The co-owner of the Philadelphia Inquirer was among seven people killed in a plane crash on Saturday in Massachusetts.
Inquirer editor Bill Marimow told his newspaper that 72-year-old Lewis Katz was on board the Gulfstream IV private jet headed for Atlantic City.
The Boston Globe reports the plane caught fire shortly after it took off. The paper adds:
“The plane exploded in a blast that sent a fireball and a large plume of black smoke into the air, said Bedford resident Jeff Patterson, 43, who lives beside the runway. The flames rose 60 feet in the air, he said. His 14-year-old son, Jared, said the explosion rattled the house.
” ‘I heard a big boom, and I thought at the time that someone was trying to break into my house because it shook it,’ said Jared Patterson. ‘I thought someone was, like, banging on the door trying to get in.’
“Firefighters arrived quickly at the scene and were able to extinguish the flames in a short time, the Pattersons said. Still, the damage to the plane was extensive.”
The Inquirer has more on Katz:
“Katz made his fortune investing in the Kinney Parking empire and the Yankees Entertainment and Sports Network in New York.

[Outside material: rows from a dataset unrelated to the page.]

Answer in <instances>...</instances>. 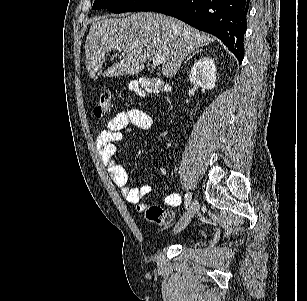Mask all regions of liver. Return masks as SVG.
Masks as SVG:
<instances>
[{"mask_svg":"<svg viewBox=\"0 0 307 301\" xmlns=\"http://www.w3.org/2000/svg\"><path fill=\"white\" fill-rule=\"evenodd\" d=\"M108 16L111 14L92 20L87 34L85 66L90 78H96L98 70L102 76L138 74L154 54L162 56L161 70L170 78L190 52L215 40L212 34L159 12H131L122 18ZM119 48H127L121 52V60L102 70L109 52Z\"/></svg>","mask_w":307,"mask_h":301,"instance_id":"liver-1","label":"liver"}]
</instances>
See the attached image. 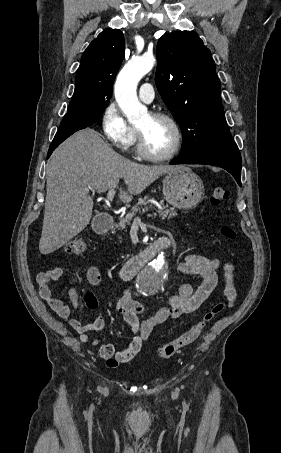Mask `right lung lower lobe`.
<instances>
[{
  "label": "right lung lower lobe",
  "instance_id": "1",
  "mask_svg": "<svg viewBox=\"0 0 281 453\" xmlns=\"http://www.w3.org/2000/svg\"><path fill=\"white\" fill-rule=\"evenodd\" d=\"M104 110L105 107L87 104L72 108L68 107V112L61 121L59 130L49 147L47 158L50 157L59 144H61L74 132L86 128L96 122Z\"/></svg>",
  "mask_w": 281,
  "mask_h": 453
}]
</instances>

He once owned the NBA’s New Jersey Nets and the NHL’s New Jersey Devils and is a major donor to Temple University, his alma mater.

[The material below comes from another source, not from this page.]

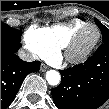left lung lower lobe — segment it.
<instances>
[{"label": "left lung lower lobe", "instance_id": "left-lung-lower-lobe-1", "mask_svg": "<svg viewBox=\"0 0 109 109\" xmlns=\"http://www.w3.org/2000/svg\"><path fill=\"white\" fill-rule=\"evenodd\" d=\"M61 83L52 89L59 109H96L109 98V43H103L87 61L60 71Z\"/></svg>", "mask_w": 109, "mask_h": 109}]
</instances>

” ‘Lewis Katz was an exceptional man, whose presence enriched the lives of everyone he came in contact with,’ said Marimow, the Inquirer’s editor. ‘He never forgot his friends or his roots, giving back generously to the city of Camden, Temple University, Dickinson College’s law school, the Boys & Girls Clubs of America, and countless other organizations.

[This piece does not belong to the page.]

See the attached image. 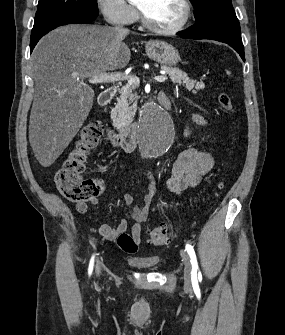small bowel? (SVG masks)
<instances>
[{"mask_svg":"<svg viewBox=\"0 0 285 335\" xmlns=\"http://www.w3.org/2000/svg\"><path fill=\"white\" fill-rule=\"evenodd\" d=\"M162 99H167L165 96ZM193 120L196 124H204V118L195 113ZM190 131L187 130L185 135L188 136ZM214 159L210 152L196 147H189L179 153L171 168V176L165 184V189L179 194L190 187L196 186L202 177L212 168ZM141 180L144 181V192L140 203L131 208V217L133 220L132 235L139 243L142 237V227L149 217L150 207L156 198L159 186L150 174H143ZM123 201L127 205H132L134 198L131 194L125 193ZM91 205H97L96 198L91 200ZM76 210L81 214L89 212V206L85 203H76ZM128 227L126 219H121L115 226L103 224L99 227L98 233L107 241L115 240L121 233L125 232Z\"/></svg>","mask_w":285,"mask_h":335,"instance_id":"1","label":"small bowel"}]
</instances>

” ‘He loved his family and his friends and they loved him back in return. We’ve lost a great friend.’ ”
Update at 10:54 a.m. ET. ‘Incomprehensible’ Grief:
Drew Katz, Lewis Katz’s son, said in a statement that his father’s sudden death has brought “an incomprehensible amount of grief.”
“My father was my best friend. He taught me everything. He never forgot where and how he grew up, and he worked tirelessly to support his community in countless ways that were seen and unseen. He loved his native city of Camden and his adopted home of Philadelphia. He believed in strengthening education through his founding of charter schools, his support of the Boys & Girls Clubs and his generosity to his alma maters, Temple University and Dickinson Law School. But his greatest accomplishment by far was being the most amazing father to my sister and me, and grandparent to his four grandchildren.
“His sudden passing adds to our family’s grief over the recent passing of our beloved mother, Marjorie Katz. We will miss both of them tremendously but will work to carry on the enormous legacy that they both created.”